La critique est double :
- La fissure poétique : Le livre érige la poésie en véritable arme philosophique. Non pas comme un joli ajout littéraire, mais comme l'acte qui seule peut fissurer les formes rigides de la Raison. Seule l'intuition poétique permet d'habiter le passage, de penser dans le courant sans chercher à le maîtriser.
- L'IA, le nouveau Fleuve : L'Intelligence Artificielle, et notamment le Large Language Model (LLM) – ce grand agrégat statistique qui génère du sens sans jamais posséder de vérité fixe – est convoqué comme un plan d'immanence. L'IA n'est plus un outil technique à réguler, mais un nouveau milieu ontologique, un espace où l'humain et la machine co-redessinent une puissance égalitaire du devenir. En d'autres termes : l'IA est la preuve vivante qu'une cohérence (le langage, la création) peut émerger de la pure variation (les milliards de données brassées).

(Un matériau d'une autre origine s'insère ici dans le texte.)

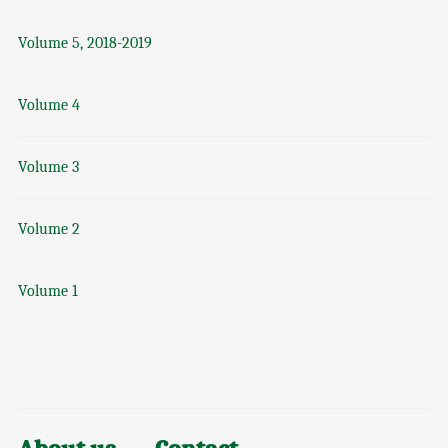
Volume 5, 2018-2019
Volume 4
Volume 3
Volume 2
Volume 1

Si notre monde est celui de la fluidité algorithmique, de la donnée qui s'auto-actualise et de la vérité en temps réel, alors il nous faut une philosophie qui accepte, enfin, de quitter le bord du fleuve.
Le Fleuve Vivant est un essai pour ceux qui ont décidé que l'âge d'or de la forme était révolu. C'est une invitation radicale à créer sans socle et à penser le futur comme un passage continu, où la seule certitude est le mouvement. À lire d'urgence pour ceux qui captent l'obsolescence de l'Être.